The US has imposed several rounds of tough sanctions against Venezuela aimed at ousting Maduro and replacing him with its favored opposition figure Juan Guaido. The sanctions, which include illegal confiscation of Venezuelan assets abroad and an economic blockade, have caused enormous suffering to millions of people in the Latin American country.

“We ratify our request, our demand that all criminal sanctions against the Venezuelan economy, against Venezuelan society by the United States and by the governments of the European Union be lifted,” Maduro said.

This comes as Caracas holds talks with representatives of Venezuela’s opposition in Mexico in a bid to have the sanctions removed. The negotiations commenced after the two sides inked a document to reach a series of agreements leading to the holding of elections.

Separately on Wednesday, Caracas said that it had asked the International Criminal Court (ICC) to investigate US sanctions as crimes against humanity and provided The Hague-based tribunal with evidence.

Venezuelan Vice President Delcy Rodriguez said that two days earlier, the government had delivered to ICC’s chief prosecutor a dossier that reveals how US sanctions on Venezuela have affected people’s rights to health, food, and economic development.

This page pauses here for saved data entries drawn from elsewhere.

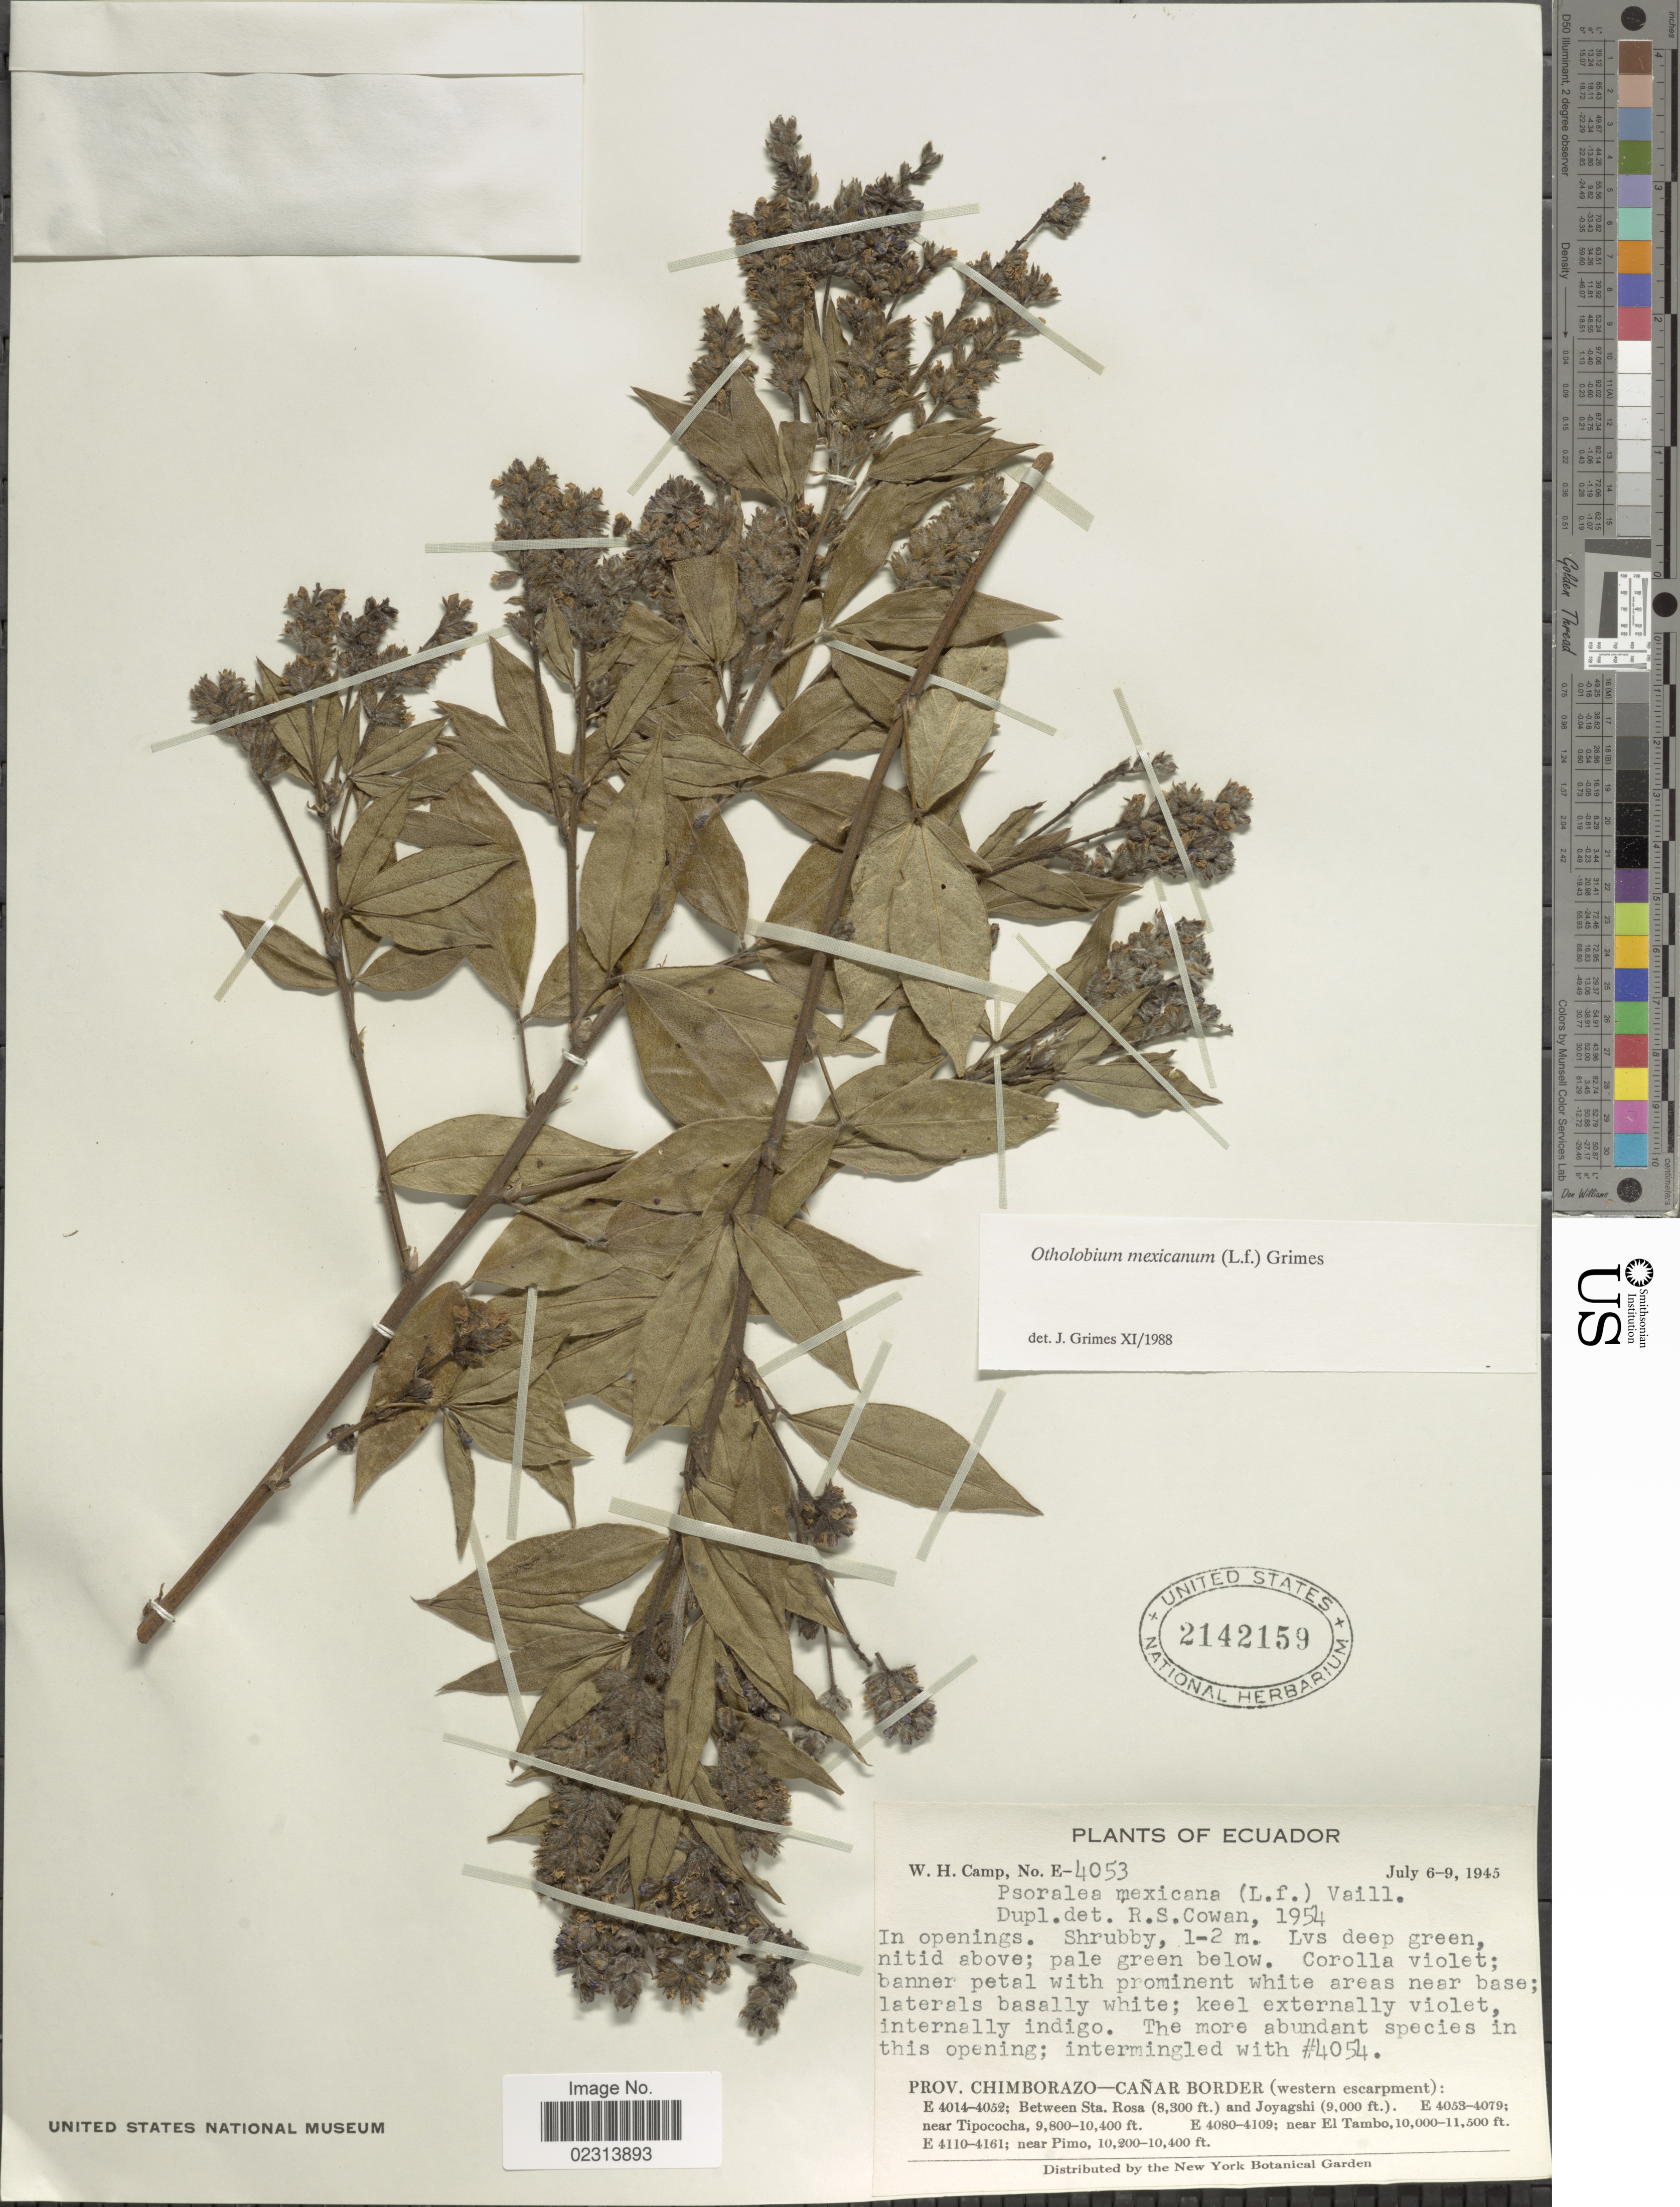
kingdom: Plantae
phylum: Tracheophyta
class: Magnoliopsida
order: Fabales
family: Fabaceae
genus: Otholobium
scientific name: Otholobium mexicanum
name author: (L. f.) J.W. Grimes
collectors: W. H. Camp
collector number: E-4053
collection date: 1945-07-06/1945-07-09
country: Ecuador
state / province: Chimborazo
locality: Prov. Chimborazo-Canar Border (western escarpment), E 4014-4052; between Sta. Rosa and Joyagshi, near Tipococha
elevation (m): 2530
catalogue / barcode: US 2142159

She added that among the countries “illicitly” targeted by the US’ sanctions, Venezuela was fifth in the number of the “unilateral coercive measures” that it was enduring.

Back in February 2020, Caracas complained to the ICC that Washington’s unilateral measures against Venezuela constituted a crime against humanity.

Elsewhere in his remarks at the UN General Assembly on Wednesday, Maduro also called for a “new human community … free of hegemonic empires.”

The world “must be liberated from any hegemonies or any empires’ attempts at economic, financial, military or political domination; liberated from those who over centuries plundered, dominated, exploited and oppressed people throughout the world with their old, rapacious colonialism,” he said.

“There are those who are today attempting to impose new forms of colonialism on our people, new forms of domination, looting, oppression and exploitation of people throughout the world,” Maduro added.

With the support of Mexican President Andrés Manuel Lopez Obrador and the special diplomatic aid of Norway, Russia, and the Netherlands, Venezuela is addressing a comprehensive agenda to advance in the social and economic recovery, he said.

In conclusion, Maduro noted that there was a necessity to build “a new world”, which must be free of hegemony and founded on the principles of multilateralism and international law.

“A new world that emerges from Africa, Asia, Latin America, and the Caribbean, and from the native peoples of the United States of America. A new world that is reborn to end the old hegemonies, to put an end to the pretense of some to become policemen and judges of all the peoples of the world,” he said, noting that such a new world needed a new United Nations as well.

“Venezuela stands up with its own voice for that new world”, Maduro added.